This study investigates majority-vote dynamics on geometric inhomogeneous random graphs (GIRGs), a model of heterogeneous spatial complex networks where opinion coexistence often persists instead of converging to global consensus. Combining large-scale simulations with mean-field theoretical analysis, the work provides the first rigorous proof that opinion interfaces admit a stable, nontrivial limiting distribution in the mean-field sense. By constructing an interfacial mean-field model, the authors elucidate how the underlying network geometry suppresses coarsening and stabilizes localized opinion domains, thereby sustaining diversity.
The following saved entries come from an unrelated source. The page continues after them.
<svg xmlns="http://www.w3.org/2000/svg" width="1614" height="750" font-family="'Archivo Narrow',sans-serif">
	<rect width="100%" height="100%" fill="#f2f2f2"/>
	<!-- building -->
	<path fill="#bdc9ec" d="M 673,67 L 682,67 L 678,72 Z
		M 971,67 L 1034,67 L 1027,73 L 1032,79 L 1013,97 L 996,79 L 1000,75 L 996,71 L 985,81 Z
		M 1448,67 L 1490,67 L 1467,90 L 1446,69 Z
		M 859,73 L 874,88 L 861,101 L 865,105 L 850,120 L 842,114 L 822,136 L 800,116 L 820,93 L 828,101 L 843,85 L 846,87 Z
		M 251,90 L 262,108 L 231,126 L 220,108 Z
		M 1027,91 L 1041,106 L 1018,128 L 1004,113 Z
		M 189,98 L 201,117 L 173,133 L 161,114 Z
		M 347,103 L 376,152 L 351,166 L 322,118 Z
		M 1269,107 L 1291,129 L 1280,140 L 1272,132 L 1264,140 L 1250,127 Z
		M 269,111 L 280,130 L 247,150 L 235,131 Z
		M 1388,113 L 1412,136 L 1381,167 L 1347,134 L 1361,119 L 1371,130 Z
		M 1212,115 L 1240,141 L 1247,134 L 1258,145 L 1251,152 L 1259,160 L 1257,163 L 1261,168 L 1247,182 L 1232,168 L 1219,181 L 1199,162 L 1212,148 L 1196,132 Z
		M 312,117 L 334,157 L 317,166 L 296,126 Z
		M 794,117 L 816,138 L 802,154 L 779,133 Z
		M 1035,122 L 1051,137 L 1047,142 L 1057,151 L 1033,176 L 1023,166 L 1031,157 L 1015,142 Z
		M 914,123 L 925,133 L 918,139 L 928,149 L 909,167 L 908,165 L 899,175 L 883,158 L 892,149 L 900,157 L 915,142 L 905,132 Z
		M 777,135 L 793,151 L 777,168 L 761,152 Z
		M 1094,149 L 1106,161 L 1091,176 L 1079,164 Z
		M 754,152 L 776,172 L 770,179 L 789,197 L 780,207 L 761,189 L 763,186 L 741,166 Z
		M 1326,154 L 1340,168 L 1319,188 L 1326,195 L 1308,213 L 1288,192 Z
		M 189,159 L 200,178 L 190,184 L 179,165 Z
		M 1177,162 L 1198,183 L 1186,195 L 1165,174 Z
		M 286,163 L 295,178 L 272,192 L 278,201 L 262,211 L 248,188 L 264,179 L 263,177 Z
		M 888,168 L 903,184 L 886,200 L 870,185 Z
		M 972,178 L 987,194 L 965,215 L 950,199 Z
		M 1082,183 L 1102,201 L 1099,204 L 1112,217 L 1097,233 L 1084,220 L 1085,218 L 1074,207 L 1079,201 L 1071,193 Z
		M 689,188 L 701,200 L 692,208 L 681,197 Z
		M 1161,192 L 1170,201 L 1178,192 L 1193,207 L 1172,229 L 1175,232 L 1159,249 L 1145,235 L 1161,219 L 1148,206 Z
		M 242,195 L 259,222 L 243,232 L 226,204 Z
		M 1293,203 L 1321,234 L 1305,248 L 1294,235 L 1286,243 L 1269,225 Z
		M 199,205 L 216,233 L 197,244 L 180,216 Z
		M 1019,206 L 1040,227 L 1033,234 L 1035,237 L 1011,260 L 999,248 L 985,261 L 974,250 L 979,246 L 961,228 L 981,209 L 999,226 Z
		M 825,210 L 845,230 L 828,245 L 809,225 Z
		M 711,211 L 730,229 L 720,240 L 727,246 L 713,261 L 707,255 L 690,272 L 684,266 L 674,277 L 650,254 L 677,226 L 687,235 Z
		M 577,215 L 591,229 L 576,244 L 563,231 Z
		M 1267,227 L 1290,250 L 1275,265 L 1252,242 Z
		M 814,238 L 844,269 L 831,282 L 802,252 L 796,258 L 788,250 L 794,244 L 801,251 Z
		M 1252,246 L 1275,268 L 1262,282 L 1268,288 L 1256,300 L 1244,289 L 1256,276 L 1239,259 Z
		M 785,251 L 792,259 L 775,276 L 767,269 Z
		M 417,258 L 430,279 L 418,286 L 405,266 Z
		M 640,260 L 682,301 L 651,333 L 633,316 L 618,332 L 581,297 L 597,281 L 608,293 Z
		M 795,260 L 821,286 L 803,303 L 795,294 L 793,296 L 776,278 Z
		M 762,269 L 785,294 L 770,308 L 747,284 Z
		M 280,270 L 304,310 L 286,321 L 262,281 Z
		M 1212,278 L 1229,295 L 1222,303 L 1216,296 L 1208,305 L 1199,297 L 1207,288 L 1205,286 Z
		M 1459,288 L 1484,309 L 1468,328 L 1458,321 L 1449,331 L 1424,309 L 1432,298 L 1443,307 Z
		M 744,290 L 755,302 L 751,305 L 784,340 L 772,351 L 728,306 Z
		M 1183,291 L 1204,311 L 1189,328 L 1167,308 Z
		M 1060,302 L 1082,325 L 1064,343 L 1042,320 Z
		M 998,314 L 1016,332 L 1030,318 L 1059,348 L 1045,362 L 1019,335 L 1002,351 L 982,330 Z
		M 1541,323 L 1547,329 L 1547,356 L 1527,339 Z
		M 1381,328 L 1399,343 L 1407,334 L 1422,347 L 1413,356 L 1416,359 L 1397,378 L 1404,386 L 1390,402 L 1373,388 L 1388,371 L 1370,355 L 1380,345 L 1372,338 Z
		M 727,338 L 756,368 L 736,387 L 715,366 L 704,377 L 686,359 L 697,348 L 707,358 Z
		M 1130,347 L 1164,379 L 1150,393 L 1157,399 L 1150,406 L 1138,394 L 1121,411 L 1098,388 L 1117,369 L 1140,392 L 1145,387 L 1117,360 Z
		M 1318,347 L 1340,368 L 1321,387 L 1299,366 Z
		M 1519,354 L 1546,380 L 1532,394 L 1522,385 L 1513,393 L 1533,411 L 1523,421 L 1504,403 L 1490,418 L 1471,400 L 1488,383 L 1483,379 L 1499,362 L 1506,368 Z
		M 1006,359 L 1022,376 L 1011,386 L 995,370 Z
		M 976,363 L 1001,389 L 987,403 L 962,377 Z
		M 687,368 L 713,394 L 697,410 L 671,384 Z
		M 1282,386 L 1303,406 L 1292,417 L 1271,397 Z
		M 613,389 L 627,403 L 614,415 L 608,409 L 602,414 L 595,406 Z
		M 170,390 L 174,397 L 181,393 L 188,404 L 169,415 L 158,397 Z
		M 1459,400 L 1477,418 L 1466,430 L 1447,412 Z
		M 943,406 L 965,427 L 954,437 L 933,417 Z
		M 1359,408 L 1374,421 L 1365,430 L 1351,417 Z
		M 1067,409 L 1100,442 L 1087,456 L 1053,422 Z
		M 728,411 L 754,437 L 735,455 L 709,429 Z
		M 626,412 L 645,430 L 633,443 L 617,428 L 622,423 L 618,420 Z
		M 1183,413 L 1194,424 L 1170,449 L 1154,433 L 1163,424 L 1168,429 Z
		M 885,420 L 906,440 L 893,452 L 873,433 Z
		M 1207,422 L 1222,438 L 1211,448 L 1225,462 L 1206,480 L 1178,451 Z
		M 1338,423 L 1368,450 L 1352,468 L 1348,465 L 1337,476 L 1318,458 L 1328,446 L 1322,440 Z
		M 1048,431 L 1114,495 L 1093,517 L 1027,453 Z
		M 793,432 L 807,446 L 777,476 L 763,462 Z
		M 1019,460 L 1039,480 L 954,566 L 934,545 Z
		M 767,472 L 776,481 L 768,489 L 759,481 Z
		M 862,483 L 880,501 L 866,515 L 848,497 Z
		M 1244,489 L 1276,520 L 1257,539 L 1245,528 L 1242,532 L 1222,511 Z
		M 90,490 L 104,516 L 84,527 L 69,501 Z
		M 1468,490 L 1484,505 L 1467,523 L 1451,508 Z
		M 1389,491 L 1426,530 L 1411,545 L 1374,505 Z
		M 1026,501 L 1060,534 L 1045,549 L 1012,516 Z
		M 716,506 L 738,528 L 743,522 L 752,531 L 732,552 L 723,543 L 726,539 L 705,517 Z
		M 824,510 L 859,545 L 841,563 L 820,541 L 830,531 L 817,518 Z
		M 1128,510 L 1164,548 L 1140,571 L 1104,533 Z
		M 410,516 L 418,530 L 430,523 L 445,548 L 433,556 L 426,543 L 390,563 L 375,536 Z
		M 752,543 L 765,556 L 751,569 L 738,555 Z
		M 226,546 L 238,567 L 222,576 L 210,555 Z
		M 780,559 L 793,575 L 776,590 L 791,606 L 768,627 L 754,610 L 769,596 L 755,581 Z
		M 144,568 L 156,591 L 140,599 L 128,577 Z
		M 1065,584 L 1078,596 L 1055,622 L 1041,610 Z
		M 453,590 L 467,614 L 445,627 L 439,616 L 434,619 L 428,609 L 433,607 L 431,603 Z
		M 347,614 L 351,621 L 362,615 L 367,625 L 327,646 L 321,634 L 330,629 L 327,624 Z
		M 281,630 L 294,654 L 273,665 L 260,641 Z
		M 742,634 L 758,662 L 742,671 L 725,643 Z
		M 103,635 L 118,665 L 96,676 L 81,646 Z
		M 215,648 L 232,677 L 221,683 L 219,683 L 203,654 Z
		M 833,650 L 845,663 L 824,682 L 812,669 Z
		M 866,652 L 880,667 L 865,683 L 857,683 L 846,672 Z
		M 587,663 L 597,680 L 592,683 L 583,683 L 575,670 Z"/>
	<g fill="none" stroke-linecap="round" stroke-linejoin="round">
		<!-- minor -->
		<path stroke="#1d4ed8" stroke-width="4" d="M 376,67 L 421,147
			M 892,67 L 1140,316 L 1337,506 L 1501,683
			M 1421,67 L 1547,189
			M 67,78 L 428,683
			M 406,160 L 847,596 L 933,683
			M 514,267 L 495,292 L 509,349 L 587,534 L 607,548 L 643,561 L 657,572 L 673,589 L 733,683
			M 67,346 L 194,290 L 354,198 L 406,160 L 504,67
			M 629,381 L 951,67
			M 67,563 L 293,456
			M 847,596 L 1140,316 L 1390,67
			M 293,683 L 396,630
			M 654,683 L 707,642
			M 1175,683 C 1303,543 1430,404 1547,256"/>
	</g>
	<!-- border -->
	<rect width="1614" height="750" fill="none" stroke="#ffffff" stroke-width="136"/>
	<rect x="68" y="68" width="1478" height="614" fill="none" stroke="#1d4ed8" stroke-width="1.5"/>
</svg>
These findings establish a rigorous mathematical foundation for understanding how geometric structure in complex networks underpins the persistent coexistence of multiple opinions observed in real-world social systems.

We investigate majority-vote opinion dynamics on Geometric Inhomogeneous Random Graphs (GIRGs), a powerful model for spatial complex networks. In contrast to classic coarsening dynamics where a single opinion typically achieves global consensus, our simulations reveal that sufficiently large, localized opinion domains do not disappear. Instead, they stabilize, leading to a persistent coexistence of competing opinions. To understand the mechanism behind this arrested coarsening, we develop and analyze a tractable mean-field model of the interface between two opinion domains. Our main theoretical result rigorously establishes the existence of a stable, non-trivial limiting distribution for the interface profile in a mean-field analysis. This demonstrates that the boundary between opinions is stationary, providing a mathematical explanation for how complex network geometry can support robust opinion diversity in social systems.